Common Sense, Ain’t So Common
So this week I had to get my new bike from Louisiana back to Dallas. Simple, right?
No problem I told my wife, I’ll drive it there.
The small voice in the back of my skull whispered, “You’ve not been on a bike in over 20 years.” I dismissed that little voice.
It then said, “It’s about 525 miles, and it’s already 3:00 pm,” pesky voice spoke out. So what I thought.
That little voice tried again, “It’s getting cool out and you don’t have the proper gear.” I’m tough, I shrugged.
“Suit yourself,” that voice jeered and wasn’t to be heard from again.
So I wedged the half-faced helmet over my head and grabbed a borrowed jacket to head out on my maiden voyage. About 10 miles west of my start, I felt the first sting of what would become millions of sharp-as-arrow rain drops. The helmet did nothing to block their assault.
Soaked to the bone, I slowly swung around the longest exit ramp in the world and eased onto a water-logged gravel shoulder. The new rain suit I should’ve had ready was shoved under a ton of junk in the saddle bag.
Over the next 515 miles, I eventually dried off once the storms ceased. And the little voice’s weather report came to mind as it grew steadily cooler until the uncovered tips of my half-fingered gloves felt the chill.
I had also borrowed a full-face helmet that was two sizes too small. Out of desperation, I squeezed my noggin inside that shell and drew relief that I’d escaped the wind-whipping massacre that an 85 mph average brought.
Over eight hours, a Snickers and a Milky Way bar later, I sent my wife the most treasured message of our entire marriage, “Open Garage Door”

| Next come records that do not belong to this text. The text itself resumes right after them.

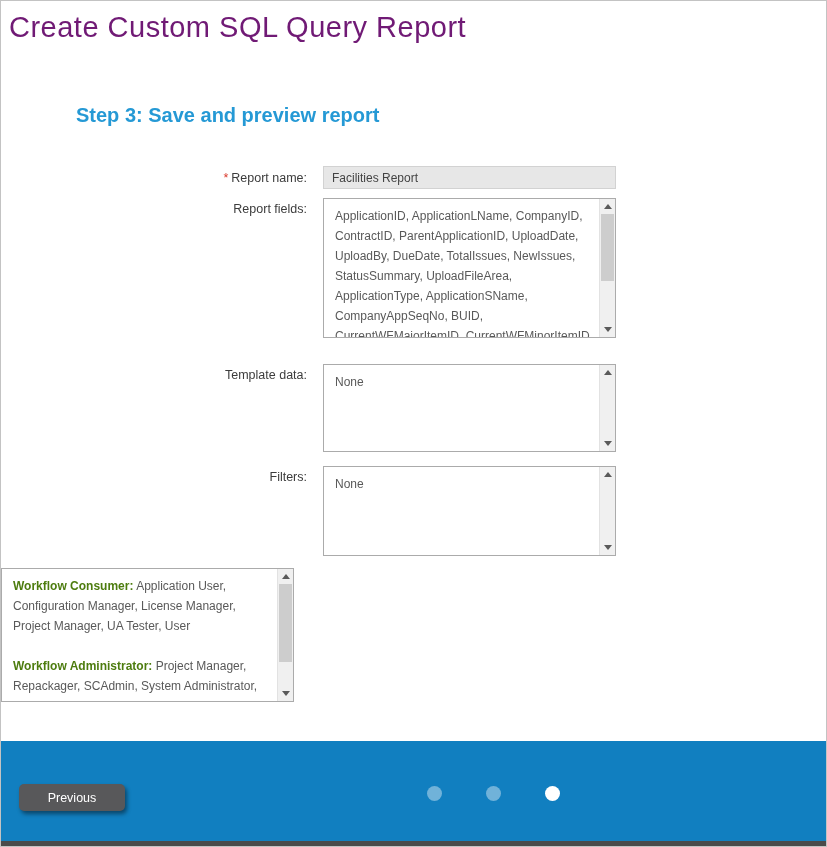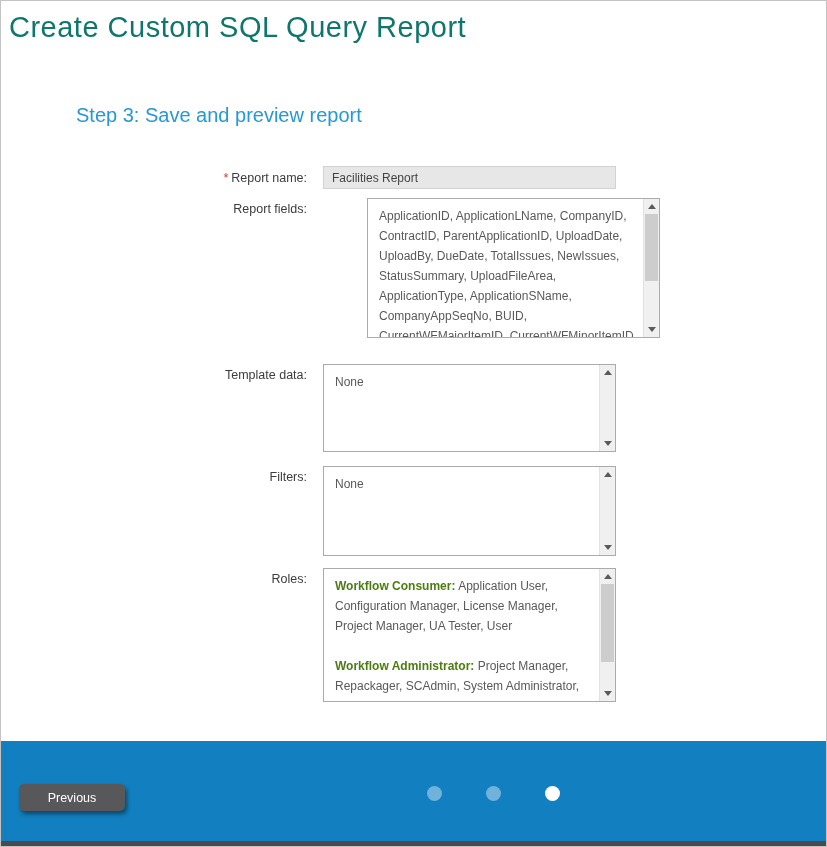--- a/index.html
+++ b/index.html
@@ -21,7 +21,7 @@
     top: 10px;
     font-size: 29px;
     font-weight: 400;
-    color: #0f766e;
+    color: #701a75;
     letter-spacing: 0.5px;
   }
 

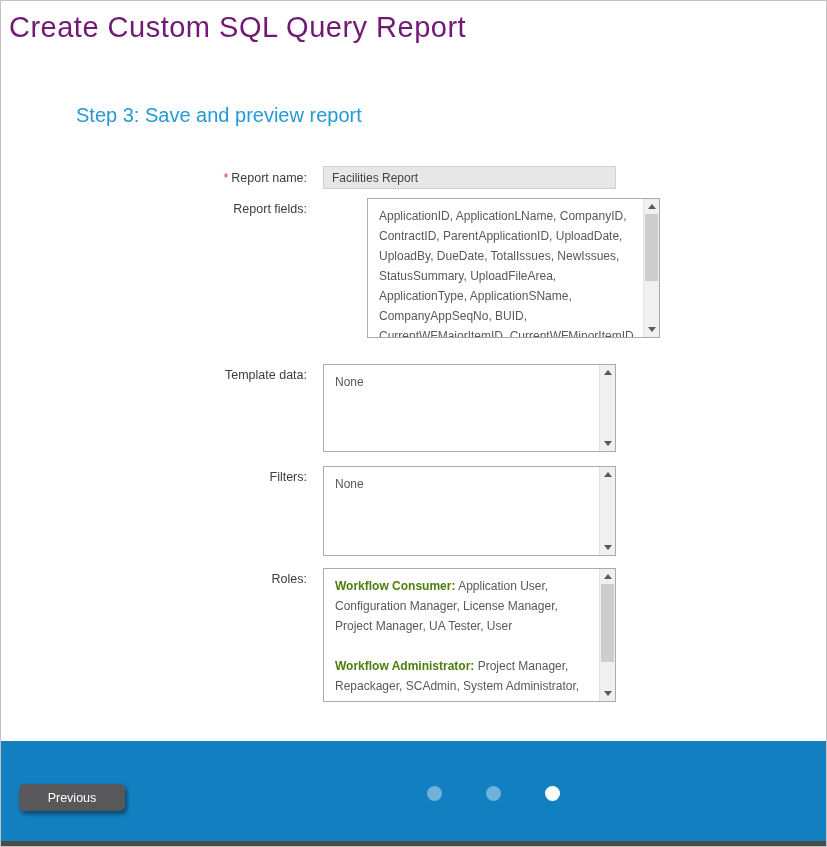--- a/index.html
+++ b/index.html
@@ -30,7 +30,7 @@
     left: 75px;
     top: 103px;
     font-size: 20px;
-    font-weight: 400;
+    font-weight: 700;
     color: #2599d5;
   }
 

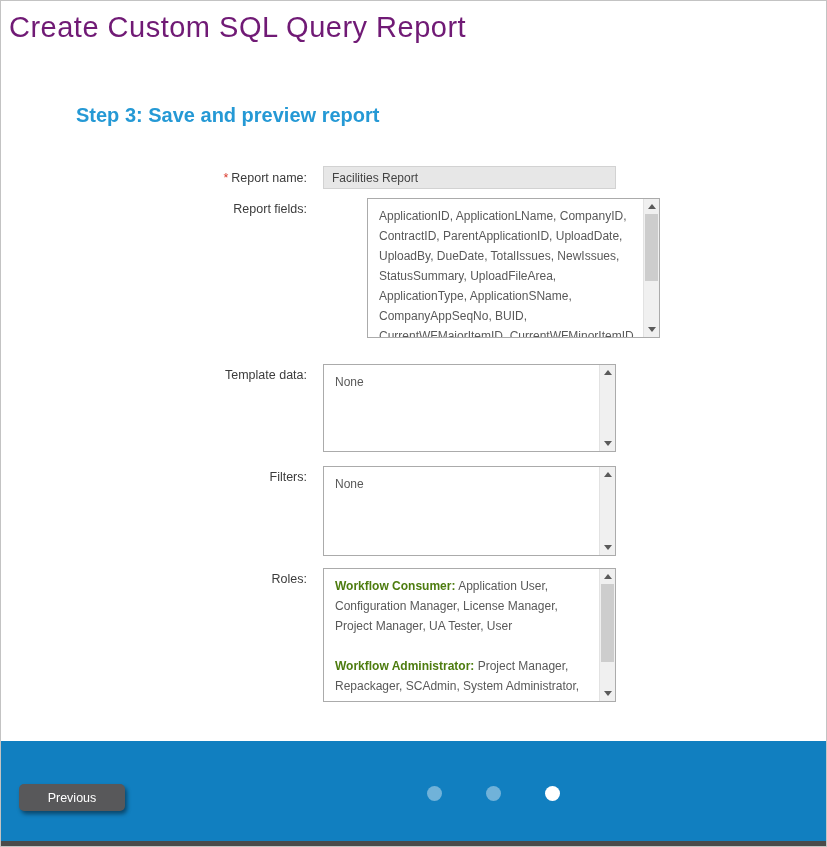--- a/index.html
+++ b/index.html
@@ -78,7 +78,7 @@
   }
 
   .row-name      { margin-bottom: 9px; }
-  .row-fields    { margin-bottom: 26px; gap: 44px; }
+  .row-fields    { margin-bottom: 26px; }
   .row-template  { margin-bottom: 14px; }
   .row-filters   { margin-bottom: 12px; }
 

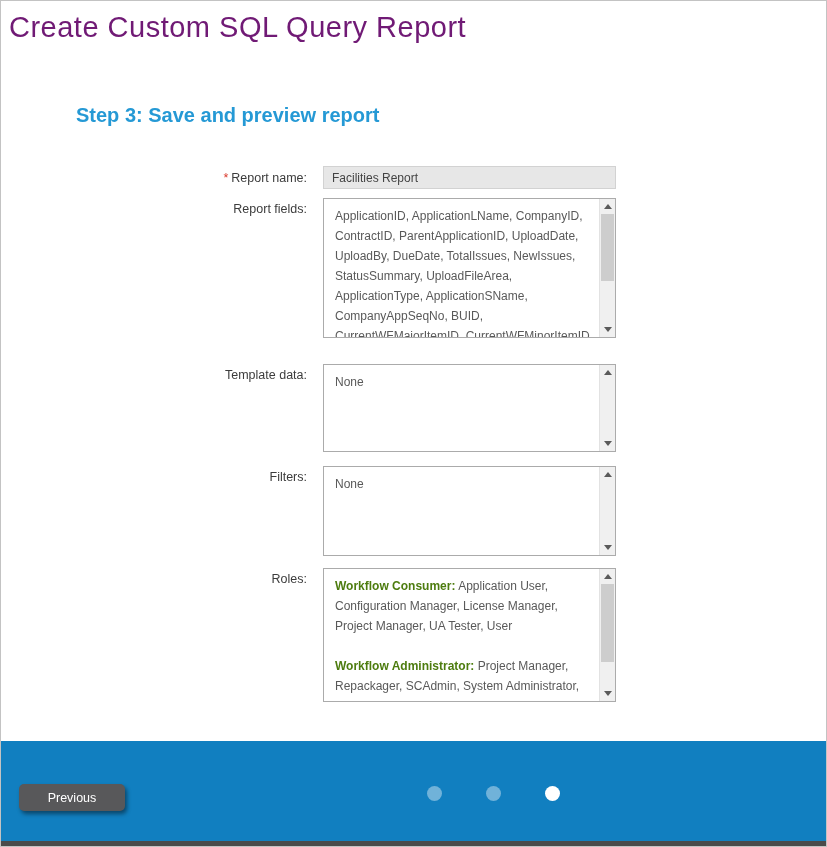--- a/index.html
+++ b/index.html
@@ -290,9 +290,6 @@
     </div>
 
     <div class="form-row">
-      <div class="label-cell">
-        <span>Roles:</span>
-      </div>
       <div class="scrollbox h-134">
         <div class="box-content">
           <p class="role-entry"><span class="role-name">Workflow Consumer:</span><span> Application User, Configuration Manager, License Manager, Project Manager, UA Tester, User</span></p>

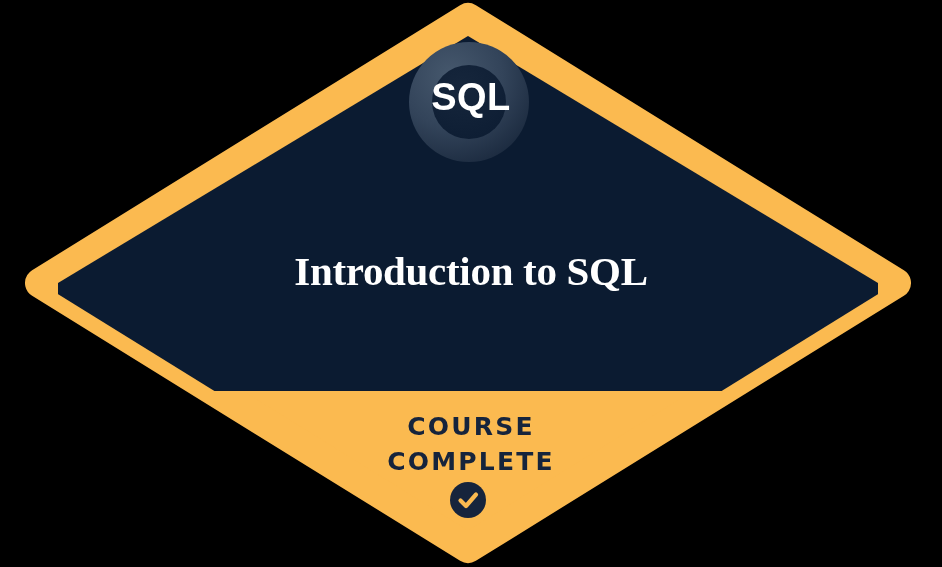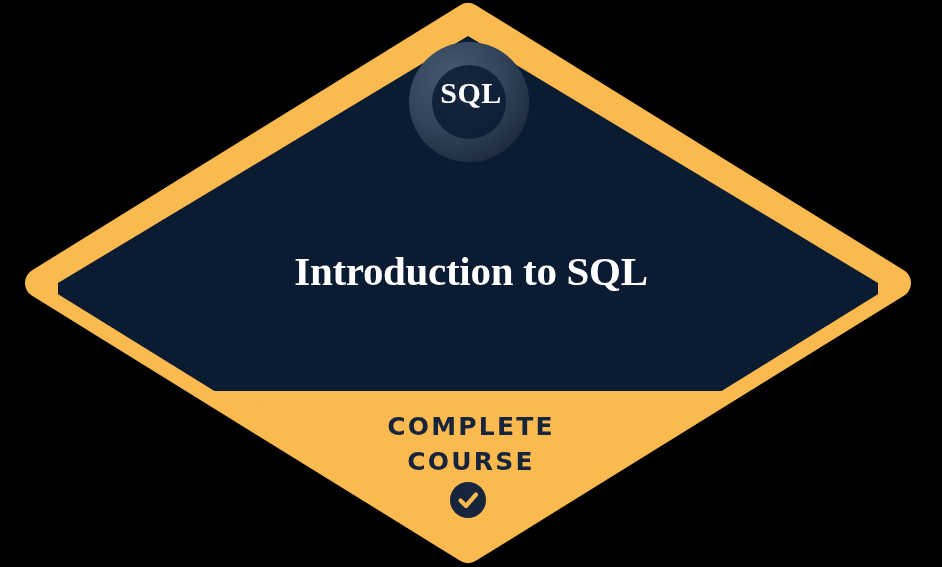--- a/index.html
+++ b/index.html
@@ -47,8 +47,8 @@
     width: 942px;
     text-align: center;
     color: #FFFFFF;
-    font-family: Liberation Serif, serif;
-    font-size: 30px;
+    font-family: Liberation Sans, sans-serif;
+    font-size: 38px;
     font-weight: bold;
     letter-spacing: 0.5px;
     line-height: 1;

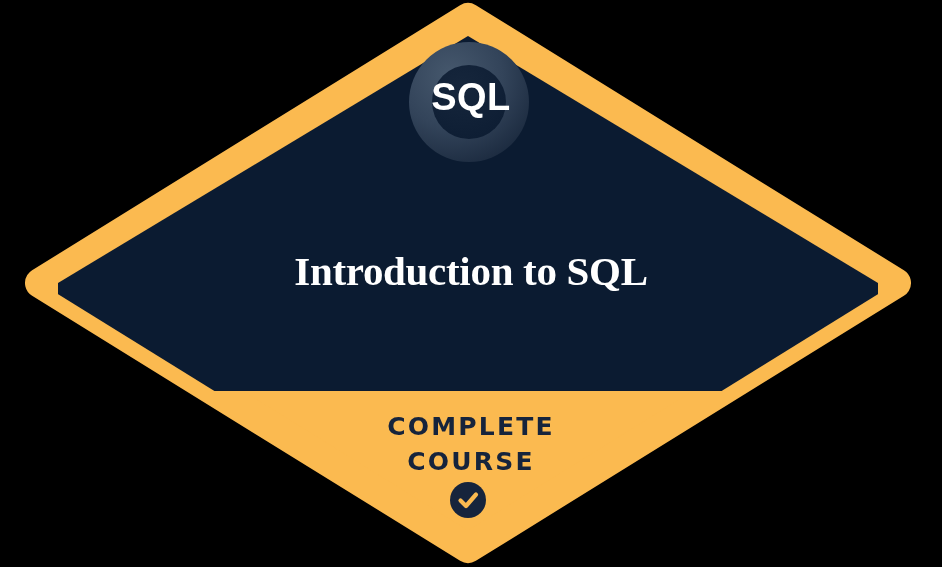--- a/index.html
+++ b/index.html
@@ -151,8 +151,8 @@
     <div class="course-title">Introduction to SQL</div>
 
     <div class="status-block">
+      <span class="status-line">COURSE</span>
       <span class="status-line">COMPLETE</span>
-      <span class="status-line">COURSE</span>
     </div>
 
   </div>

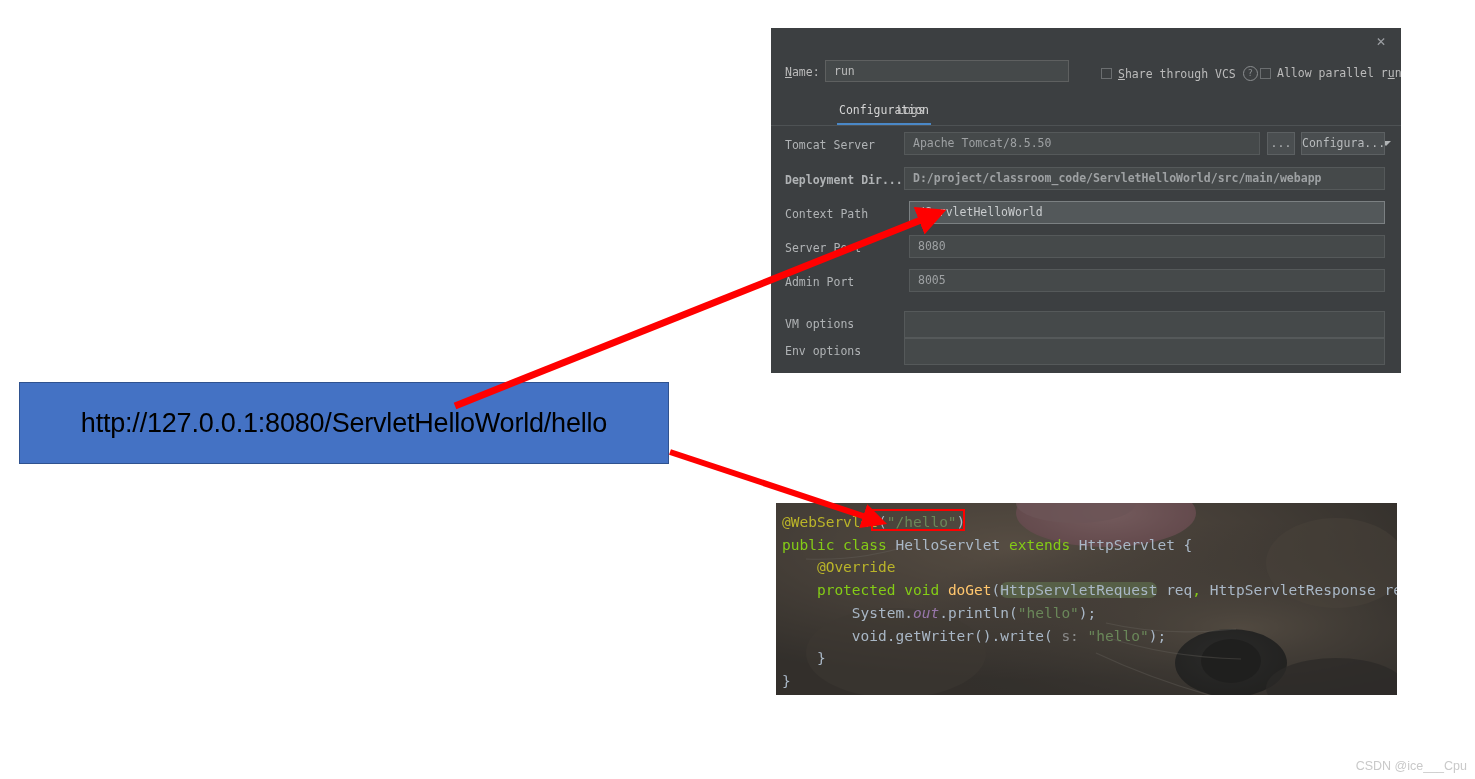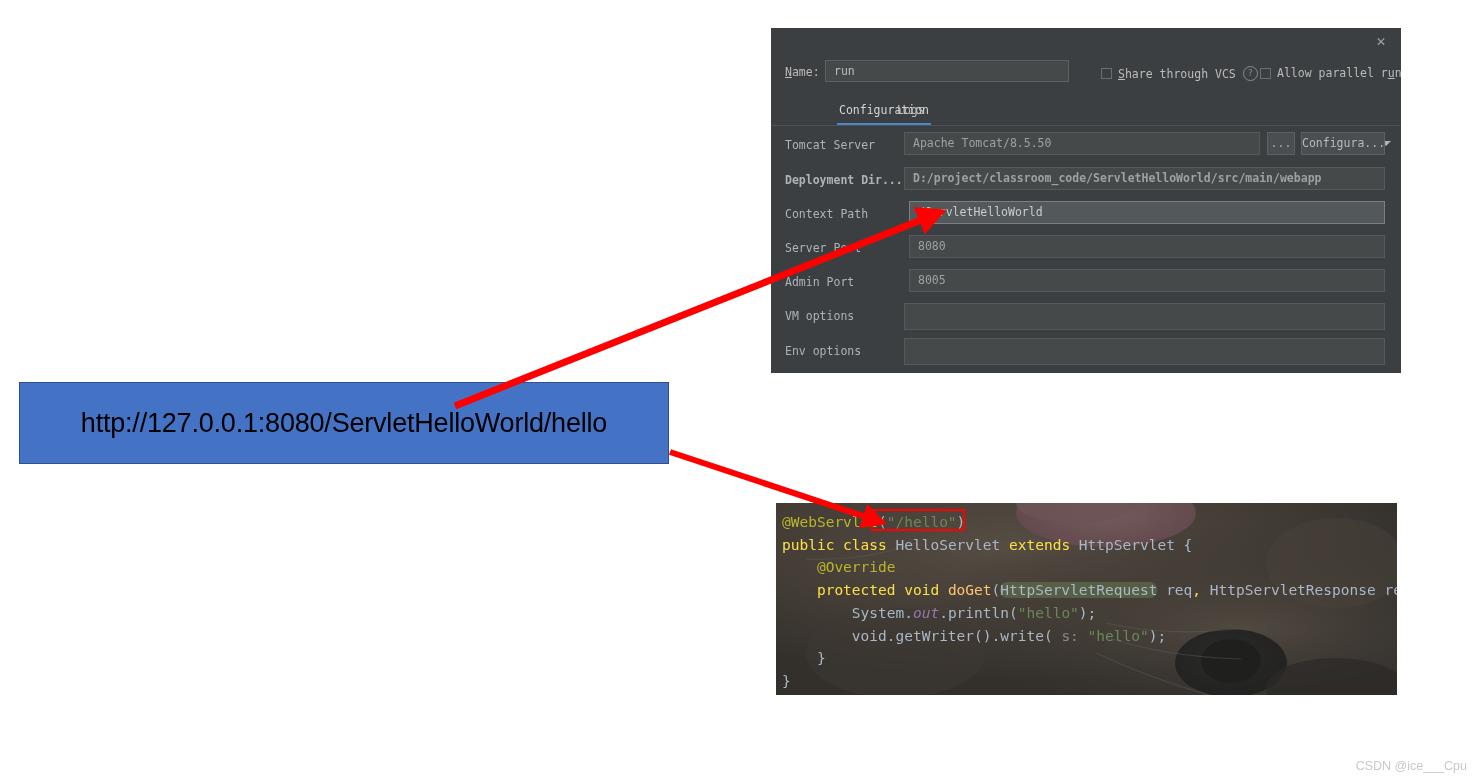--- a/index.html
+++ b/index.html
@@ -218,7 +218,7 @@
   #row-adminport { top: 241px; }
   #adminport-input { left: 138px; width: 476px; }
 
-  #row-vmoptions { top: 275px; padding-left: 24px; }
+  #row-vmoptions { top: 283px; padding-left: 24px; }
   #vmoptions-input { left: 133px; width: 481px; height: 27px; }
 
   #row-envoptions { top: 310px; }

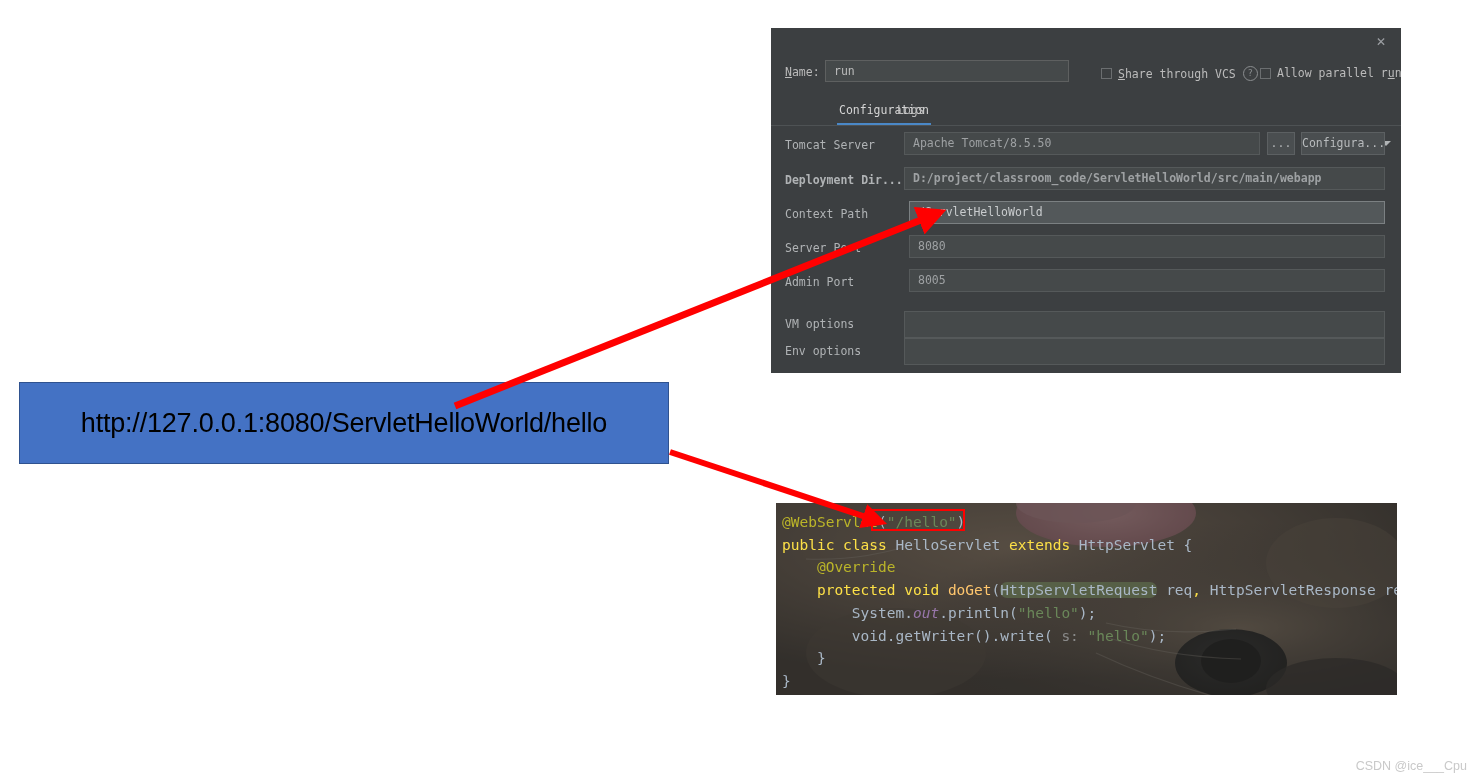--- a/index.html
+++ b/index.html
@@ -290,7 +290,7 @@
     color: #a9b7c6;
   }
   .k-anno { color: #bbb529; }
-  .k-kw { color: #fde047; }
+  .k-kw { color: #84cc16; }
   .k-str { color: #6a8759; }
   .k-method { color: #ffc66d; }
   .k-field { color: #9876aa; font-style: italic; }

I parked the bike and eased into the bedroom without much more than smiles and groans. She just looked at me like an intruder had invaded our home. I couldn’t have been more proud at that moment for having just completed the adventure. Not because it was over, but despite the sensible alternatives, I set my mind to something and no matter how uncomfortable it was at times, I persevered.
The last thing I heard was her saying goodnight. But then I listened through the buzzing of my ears, and heard it again. It was that same small voice from earlier in the day.
I tensed for the taunting I told you so.
Instead, it laughed, “Good journey, dude. I knew you could do it.”